- Work instructions: Should any entry hold a picture, omit that picture and copy the rest of the entry exactly.

Segment Start: Material for this task

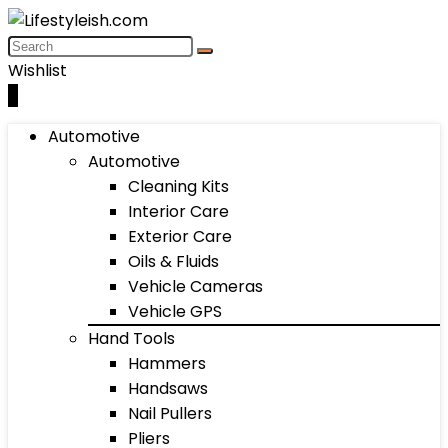
Wishlist
0
Automotive
Automotive
Cleaning Kits
Interior Care
Exterior Care
Oils & Fluids
Vehicle Cameras
Vehicle GPS
Hand Tools
Hammers
Handsaws
Nail Pullers
Pliers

Segment End: Material for this task

- Exercise result:
Wishlist
0
Automotive
Automotive
Cleaning Kits
Interior Care
Exterior Care
Oils & Fluids
Vehicle Cameras
Vehicle GPS
Hand Tools
Hammers
Handsaws
Nail Pullers
Pliers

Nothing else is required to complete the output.